- _Material provided_:
────────────────────────────────────────
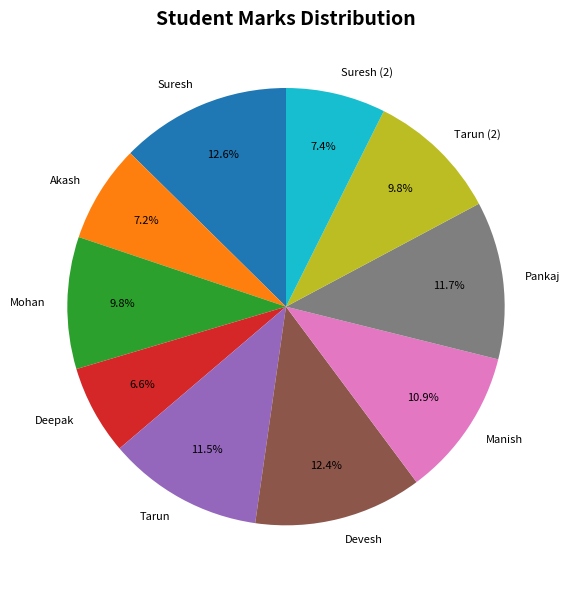

Which category has the smallest portion of the pie?

Deepak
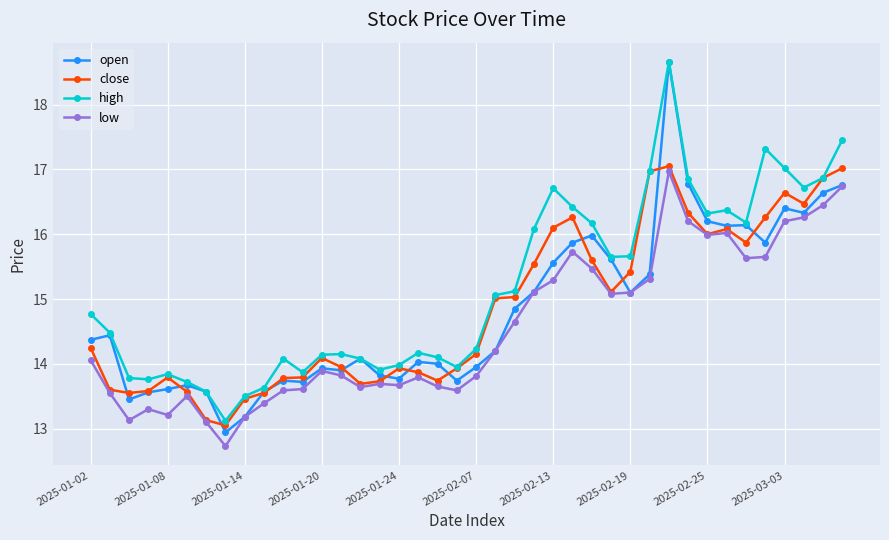

What is the maximum value shown in the chart?

18.7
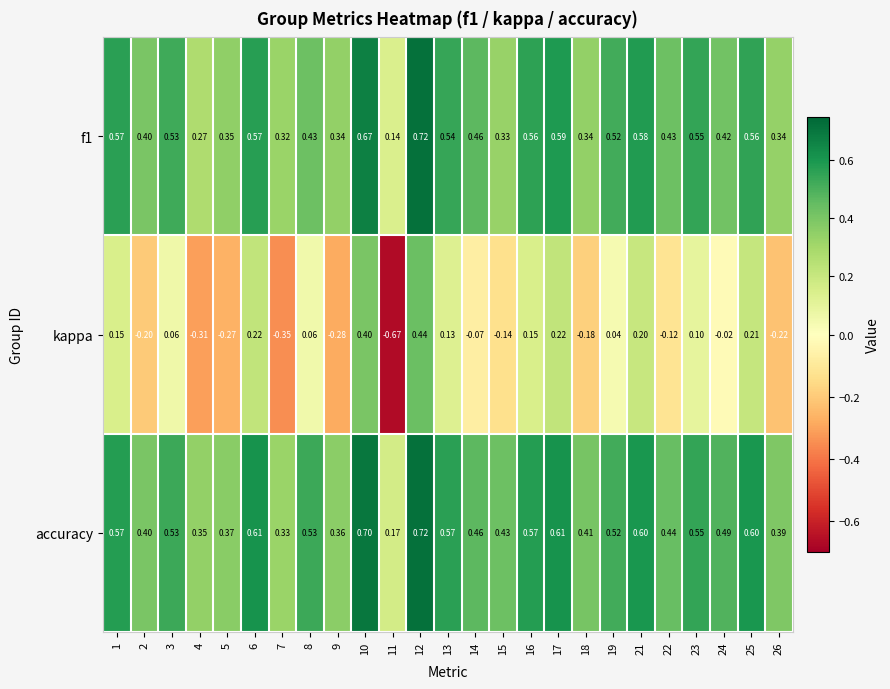

Is the value of kappa at 10 greater than the value of f1 at 17?

No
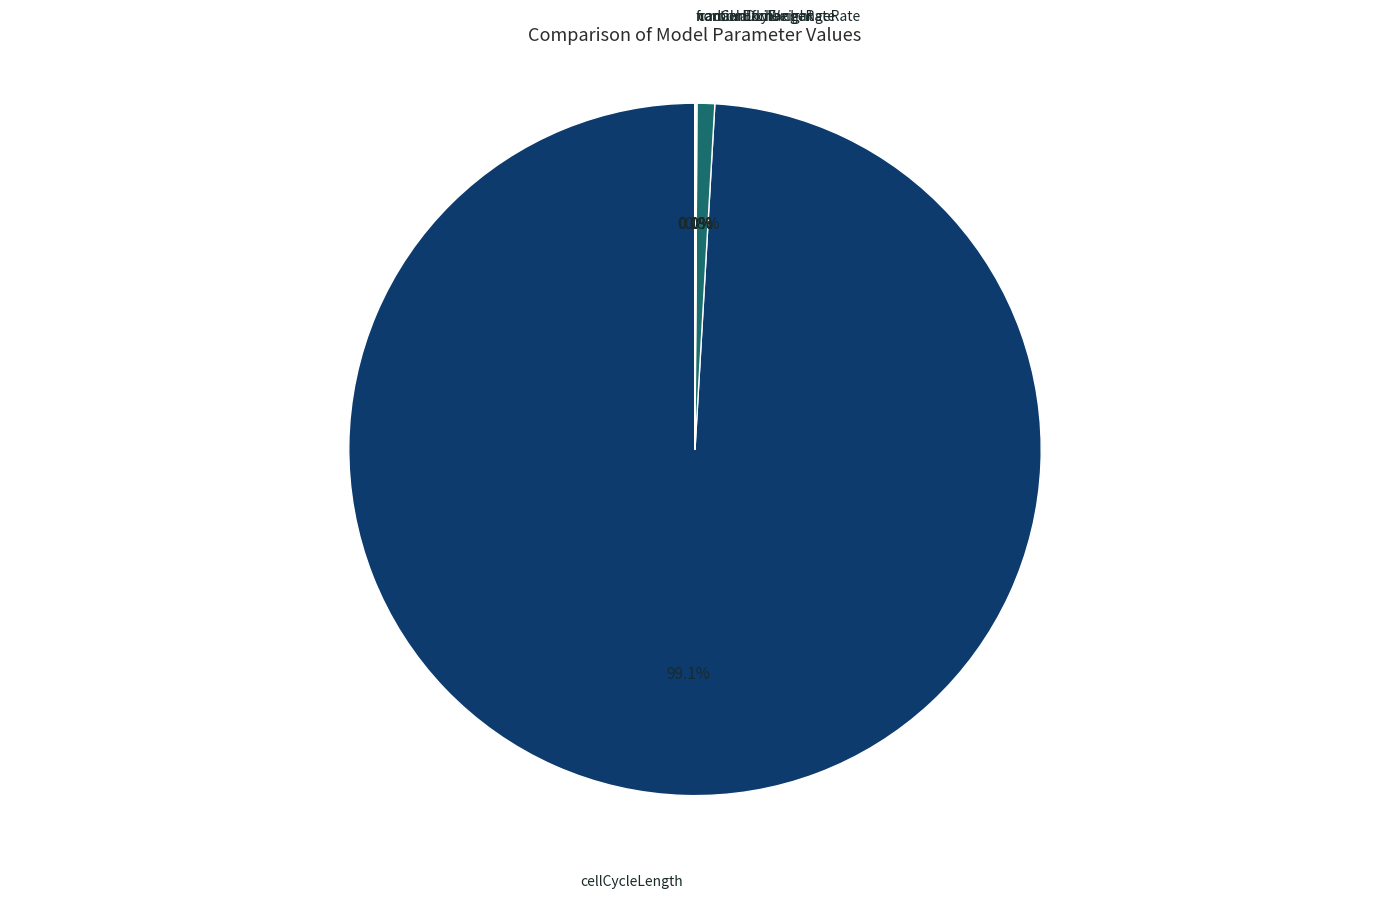

Which category has the smallest portion of the pie?

fractionDryWeight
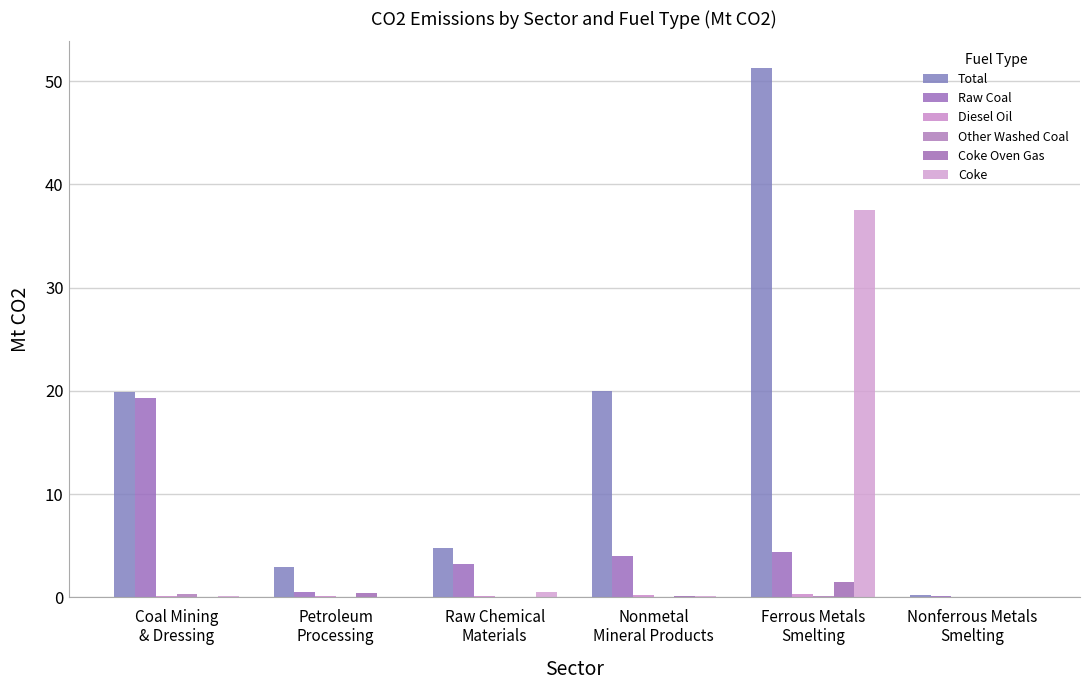

What is the average value of the Raw Coal series?

5.2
────────────────────────────────────────
- _Task to complete_: Locate each line in the material above that contains the word "What" and copy those lines out. Match capitalization exactly.

- _Result for this exercise_:
What is the maximum value shown in the chart?
What is the average value of the Raw Coal series?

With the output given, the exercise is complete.